Archive for the ‘Blame’ Category

Happy 2011!! Don’t let mediocrity be a “goal”!

Sunday, January 2nd, 2011

With many people and business executives making New Year’s resolutions, today’s topic is about goals and how setting the wrong goals can often undermine becoming high performance.

For example, a business *goal* of +/-10% budget/schedule? What’s wrong with this picture?  What’s it saying about an organization who makes a business *goal* out of being within 10% of their budget and schedule?

Does it give customers a warm fuzzy that a business knows what it’s doing when *their* *GOAL* is to come within 10% of what they said they’d do?  *THAT’S* supposed to make you feel good?

Shouldn’t goals be something to aspire to?  A challenge?  And, if getting within 10% of the budget or schedule is an aspiration or a challenge, that’s supposed to be *goodness*?

Such goals are nothing more than an aspiration to be mediocreAn admission that the organization actually has little confidence in their ability to deliver on commitments, to hit targets.

That’s one way to look at it.

Another is to say (what’s probably more accurate) that their estimates are a joke, and that when the “estimate” becomes the allocated budget, what they’re saying is that they’re praying the estimate won’t screw them.  Furthermore, it’s a likely reflection that they really don’t know their organization’s true capability in a “show me the data” kind of way.  They don’t have data on lead time, cycle time/takt time, touch time, productivity, throughput, defect/muda or other performance-revealing measures.

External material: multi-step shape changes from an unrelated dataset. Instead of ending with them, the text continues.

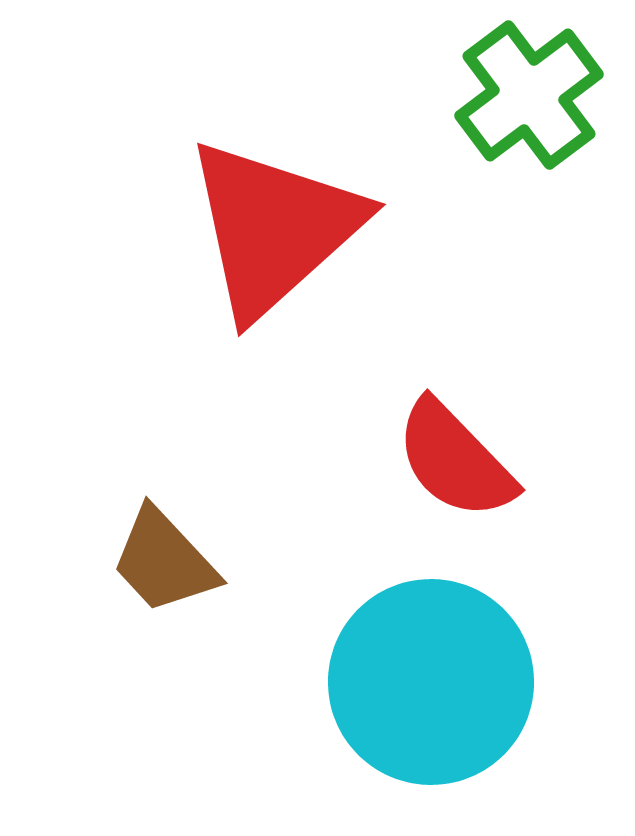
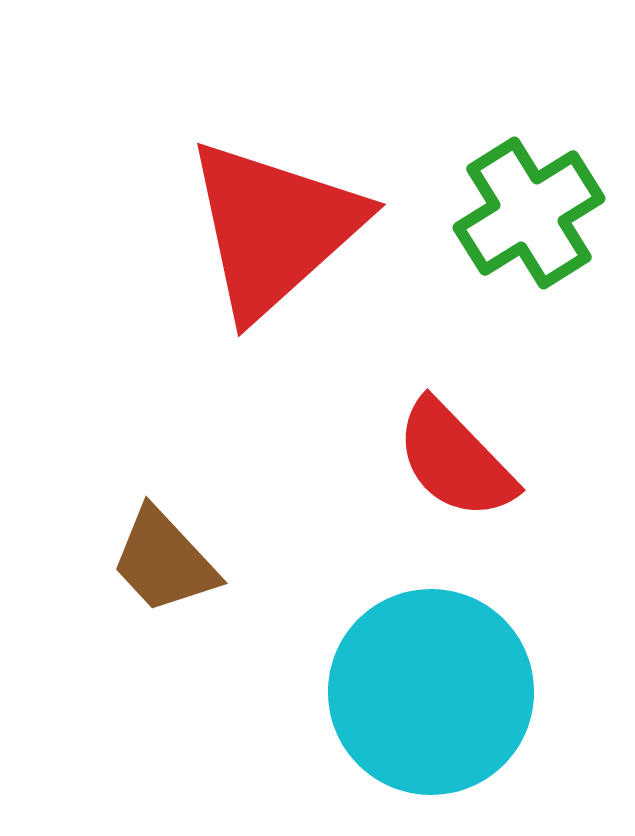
green cross: moved 118 px down; rotated 5 degrees clockwise
cyan circle: moved 10 px down
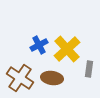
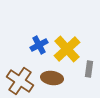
brown cross: moved 3 px down
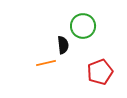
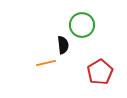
green circle: moved 1 px left, 1 px up
red pentagon: rotated 10 degrees counterclockwise
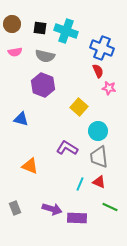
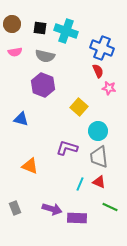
purple L-shape: rotated 15 degrees counterclockwise
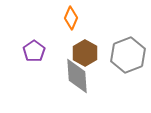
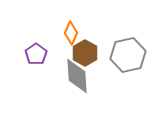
orange diamond: moved 15 px down
purple pentagon: moved 2 px right, 3 px down
gray hexagon: rotated 8 degrees clockwise
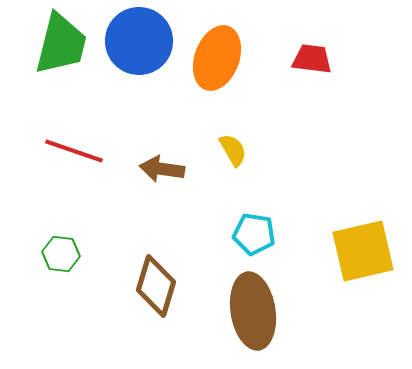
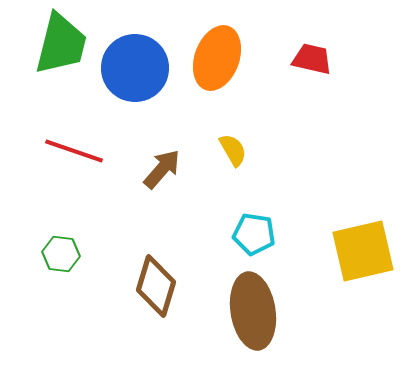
blue circle: moved 4 px left, 27 px down
red trapezoid: rotated 6 degrees clockwise
brown arrow: rotated 123 degrees clockwise
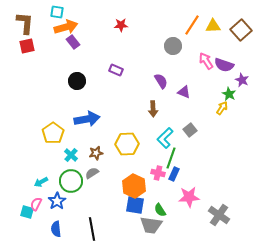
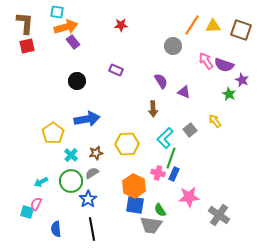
brown square at (241, 30): rotated 30 degrees counterclockwise
yellow arrow at (222, 108): moved 7 px left, 13 px down; rotated 72 degrees counterclockwise
blue star at (57, 201): moved 31 px right, 2 px up
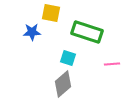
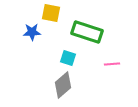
gray diamond: moved 1 px down
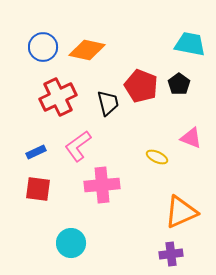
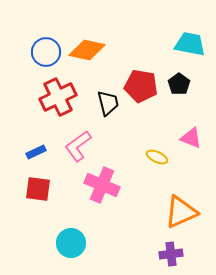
blue circle: moved 3 px right, 5 px down
red pentagon: rotated 12 degrees counterclockwise
pink cross: rotated 28 degrees clockwise
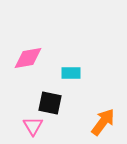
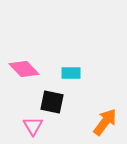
pink diamond: moved 4 px left, 11 px down; rotated 56 degrees clockwise
black square: moved 2 px right, 1 px up
orange arrow: moved 2 px right
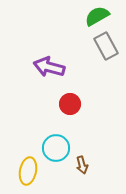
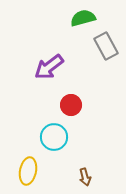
green semicircle: moved 14 px left, 2 px down; rotated 15 degrees clockwise
purple arrow: rotated 52 degrees counterclockwise
red circle: moved 1 px right, 1 px down
cyan circle: moved 2 px left, 11 px up
brown arrow: moved 3 px right, 12 px down
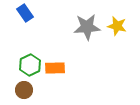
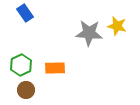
gray star: moved 2 px right, 6 px down; rotated 8 degrees clockwise
green hexagon: moved 9 px left
brown circle: moved 2 px right
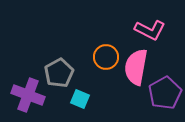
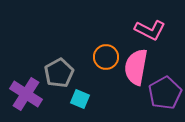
purple cross: moved 2 px left, 1 px up; rotated 12 degrees clockwise
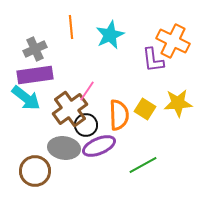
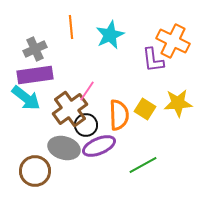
gray ellipse: rotated 8 degrees clockwise
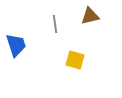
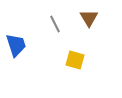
brown triangle: moved 1 px left, 2 px down; rotated 48 degrees counterclockwise
gray line: rotated 18 degrees counterclockwise
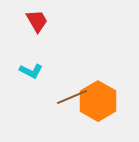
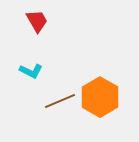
brown line: moved 12 px left, 4 px down
orange hexagon: moved 2 px right, 4 px up
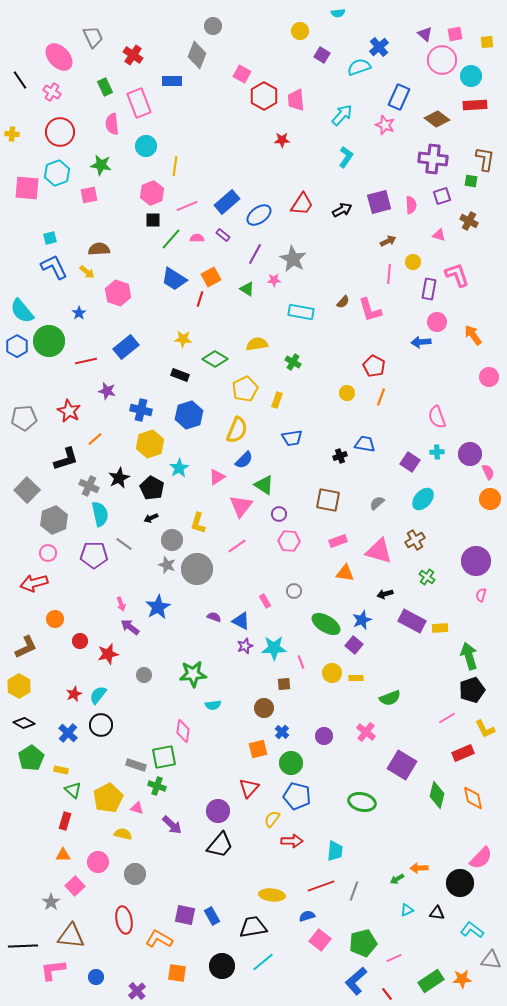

And so, without real data to instill confidence in capabilities, setting lame goals to hit targets is like many other things such organizations do: they go about business without a clear understanding of what they need to do or what it’s going to take to get the job done.  That way, when they don’t hit their targets they can just blame the innocent or find some other excuse for remaining mediocre.  After all, how exactly would such an organization expect or plan to hit their targets?  Come on!  Let’s be real.  They have no idea! 

Either way, making it a *goal* to do something we *expect* them to do is rather lame!

This year, don’t make lame resolutions, instead, come up with a strategy and a plan to to attain *confidence* in being able to hit specific SMART targets.  Then, grow that confidence and narrow the spread of the targets.

Blaming CMMI is just another symptom … of LCPBCs

Sunday, April 4th, 2010

Stop blaming CMMI for bad processes.  Stop blaming CMMI for not getting real value from performance improvement efforts.  Used correctly, CMMI fixes processes, doesn’t make bad processes.  Bad processes are a symptom of using CMMI incorrectly and blaming CMMI is to run away from the true issues.  The true issues are that the organization/company doesn’t have a culture to support high performance results long before anyone thought to use CMMI.

This is most typical of level-chasing pathological box-checkers who want ratings at any expense to effectiveness, morale or efficiency.

You can always tell these types of organizations from those who truly want to improve.  Level-chasing pathological box-checkers (LCPBCs) don’t know what their own processes are, and when they start to look they don’t like what they see but refuse to do anything progressive about their ineffective, inefficient, and otherwise broken processes.  LCPBCs often rule by fear in one form or another; they don’t practice TQM, don’t employ Lean principles, don’t value when people challenge the status quo, don’t value the expertise of people not in powerful positions, and don’t empower their people to make decisions or to take responsibility for the entirety of the health and well-being of the organization.  LCPBCs are also easily picked out of a crowd by their belief that you can improve performance without changing anything difficult and by limiting whatever changes might happen to the technical staff alone.  You’ll often find them hunting for “CMMI in a box” (or even “agile in a box”) and they’re looking to do it cheap, fast, and start “right now!”.

True, that some executives are LCPBCs because they don’t know any better, but there’s hope for those executives who are interested in making informed decisions.  Others are doomed to low returns and continued recurring process (and appraisal) costs.  Slapping CMMI on top of such a discordant, caustic, corroded, and sick culture will only make things worse.  And, blaming CMMI for failures to produce advertised outcomes, or for costing time and money and adding no value is just another symptom of the problems that existed in such organizations before CMMI was ever introduced.

Blaming CMMI is just the latest cop-out excuse in what’s likely a long list of excuses for the organization’s failures to materialize success –
It’s not CMMI … it’s immature, unreliable, culturally caustic organizations being exposed by the dust the CMMI stirs up.